In a sea of debt options, many are drawn to the notion of credit counselling especially if they need help managing finances. But in Canada, don’t be fooled. Most credit counselling companies do what’s called “debt management programs”. Their focus is not on providing consistent monthly budgeting advice but rather making a payment plan to creditors and essentially consolidating payments with reduced interest. You pay the company each month and they take a cut of the payment for their costs and the balance is sent to the creditors. There is no law to bind the creditors to this deal and they can opt out and still pursue legal action at any time.
A consumer proposal, on the other hand, is a different beast. It’s an arrangement to pay your creditors a different way then you agreed or pay only a portion of the debt while the rest is written off. The proposal is administered under Federal Bankruptcy & Insolvency Act but is not a bankruptcy. The law tells the creditors, Licensed Insolvency Trustee (“LIT”) and the consumer debtor what are everyone’s duties and responsibilities. We all play a part in the process.
With the professional assistance of a LIT, a legal deal to your creditors is created. The day the proposal is e-filed with the Government, interest stops, judgements stop, wage garnishments stop and all previous arrangements with creditors cease. The exception are secured debts such as car loans and mortgages if you wish to continue those arrangements.
If you are concerned that you might lose assets in a proposal such as your home, car, or investments, don’t be. The only way the assets play a part is in determining what kind of deal to give the creditors. You may choose to keep all your assets and not have them form part of the proposal.
In most circumstances, those that file a proposal have steady income but are finding it increasingly difficult to make the monthly payments demanded by creditors due to revolving interest charges. They understand the obligation to pay their debts but simply can’t do it anymore or aren’t able to put a dent into the balance owing. They want to avoid the stigma of filing for bankruptcy and would rather make a deal to the creditors.
The creditors have 45 days to vote to accept, reject or counteroffer. Not every creditor must accept the offer. Only the majority of creditors must accept. If accepted, an additional 15 day timeframe is required for Court approval which rarely happens. On some occasions, a meeting of creditors may be requested which could be held virtually. If accepted by the creditors and Court, it is binding on all unsecured creditors even if they voted against the proposal. If it doesn’t get accepted, your assets are not seized. You are simply back at the drawing board.
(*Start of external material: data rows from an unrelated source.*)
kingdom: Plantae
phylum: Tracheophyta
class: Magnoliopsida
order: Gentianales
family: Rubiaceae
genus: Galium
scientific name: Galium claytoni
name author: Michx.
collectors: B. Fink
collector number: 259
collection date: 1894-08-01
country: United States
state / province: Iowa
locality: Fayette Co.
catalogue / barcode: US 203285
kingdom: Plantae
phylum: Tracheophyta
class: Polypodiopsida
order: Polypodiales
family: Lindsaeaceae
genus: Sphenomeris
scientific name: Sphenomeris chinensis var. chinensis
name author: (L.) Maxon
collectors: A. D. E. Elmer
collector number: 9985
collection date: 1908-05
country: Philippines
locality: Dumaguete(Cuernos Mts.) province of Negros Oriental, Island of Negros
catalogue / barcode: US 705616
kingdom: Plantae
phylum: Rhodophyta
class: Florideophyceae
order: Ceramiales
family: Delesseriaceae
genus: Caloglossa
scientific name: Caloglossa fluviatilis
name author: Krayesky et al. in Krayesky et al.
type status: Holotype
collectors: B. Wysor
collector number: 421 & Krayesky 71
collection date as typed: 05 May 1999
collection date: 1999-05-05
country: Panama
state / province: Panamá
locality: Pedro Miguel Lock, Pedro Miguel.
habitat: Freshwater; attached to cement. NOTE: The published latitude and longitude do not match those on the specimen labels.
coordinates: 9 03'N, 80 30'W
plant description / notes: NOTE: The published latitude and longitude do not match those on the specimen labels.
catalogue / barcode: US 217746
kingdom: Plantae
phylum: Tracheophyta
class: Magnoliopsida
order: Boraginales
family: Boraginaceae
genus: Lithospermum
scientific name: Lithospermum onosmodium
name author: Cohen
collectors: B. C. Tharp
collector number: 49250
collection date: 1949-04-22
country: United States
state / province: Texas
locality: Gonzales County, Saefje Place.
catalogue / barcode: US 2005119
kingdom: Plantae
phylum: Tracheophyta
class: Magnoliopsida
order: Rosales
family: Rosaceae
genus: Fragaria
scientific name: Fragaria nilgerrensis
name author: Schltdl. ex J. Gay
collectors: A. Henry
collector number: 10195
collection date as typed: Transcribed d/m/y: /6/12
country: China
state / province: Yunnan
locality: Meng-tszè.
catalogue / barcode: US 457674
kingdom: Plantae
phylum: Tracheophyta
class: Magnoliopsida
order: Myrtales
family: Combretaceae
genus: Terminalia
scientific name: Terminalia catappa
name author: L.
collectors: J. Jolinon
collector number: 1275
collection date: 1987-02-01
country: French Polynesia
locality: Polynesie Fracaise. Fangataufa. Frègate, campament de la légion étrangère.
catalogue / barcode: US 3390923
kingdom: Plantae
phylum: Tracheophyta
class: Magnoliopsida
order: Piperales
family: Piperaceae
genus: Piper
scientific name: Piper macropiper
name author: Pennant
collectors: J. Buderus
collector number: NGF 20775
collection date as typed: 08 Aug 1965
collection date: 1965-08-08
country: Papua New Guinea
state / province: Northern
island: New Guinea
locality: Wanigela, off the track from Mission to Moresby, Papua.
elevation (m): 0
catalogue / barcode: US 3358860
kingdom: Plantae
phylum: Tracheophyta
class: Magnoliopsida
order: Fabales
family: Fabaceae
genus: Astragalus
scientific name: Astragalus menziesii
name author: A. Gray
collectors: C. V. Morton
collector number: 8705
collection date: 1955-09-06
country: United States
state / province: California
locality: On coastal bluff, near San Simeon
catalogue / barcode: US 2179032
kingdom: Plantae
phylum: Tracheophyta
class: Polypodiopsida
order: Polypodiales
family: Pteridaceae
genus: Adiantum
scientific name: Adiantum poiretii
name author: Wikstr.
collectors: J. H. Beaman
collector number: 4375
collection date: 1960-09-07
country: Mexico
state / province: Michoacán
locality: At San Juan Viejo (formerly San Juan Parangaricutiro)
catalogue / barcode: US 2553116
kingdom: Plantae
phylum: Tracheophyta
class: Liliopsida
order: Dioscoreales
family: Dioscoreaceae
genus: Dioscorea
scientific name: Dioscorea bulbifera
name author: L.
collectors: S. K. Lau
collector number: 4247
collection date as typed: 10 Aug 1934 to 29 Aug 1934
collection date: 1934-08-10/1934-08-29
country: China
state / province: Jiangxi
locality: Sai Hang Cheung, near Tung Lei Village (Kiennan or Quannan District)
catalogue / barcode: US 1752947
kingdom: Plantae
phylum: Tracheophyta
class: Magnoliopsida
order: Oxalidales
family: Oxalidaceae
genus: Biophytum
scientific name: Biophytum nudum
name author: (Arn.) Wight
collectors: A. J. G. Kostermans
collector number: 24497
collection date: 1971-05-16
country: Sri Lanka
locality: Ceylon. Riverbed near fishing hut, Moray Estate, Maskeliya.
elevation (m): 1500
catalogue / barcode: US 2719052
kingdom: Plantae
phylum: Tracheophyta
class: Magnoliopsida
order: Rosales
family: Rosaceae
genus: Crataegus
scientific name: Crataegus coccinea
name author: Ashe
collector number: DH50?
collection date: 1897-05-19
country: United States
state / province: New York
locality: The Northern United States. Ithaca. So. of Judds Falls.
Once accepted, the payments are made to the LIT who administers the funds according to Federal law. You may borrow during the proposal, buy or sell assets and even pay off the proposal faster. Once all the terms are paid, a Certificate of Full Performance is issued and the credit bureaus are notified.
Equifax Canada and Trans Union of Canada reflect the filing of the proposal 3 years from completion. In other words, if you make a deal to make payments over the maximum 60 months (5 year term), the proposal will be reflected on your history for 8 years.
As everyone’s financial situation is varied, we suggest that you discuss your specific situation with a LIT who can provide their professional opinion as to what offer may be best for both you and the creditors.
The consumer proposal is a great alternative to obtaining a consolidation loan, or a debt management program that has no legal enforcement or a bankruptcy proceeding where you could lose assets. Feel good about paying some of the debt without interest and see the light at the end of the debt tunnel.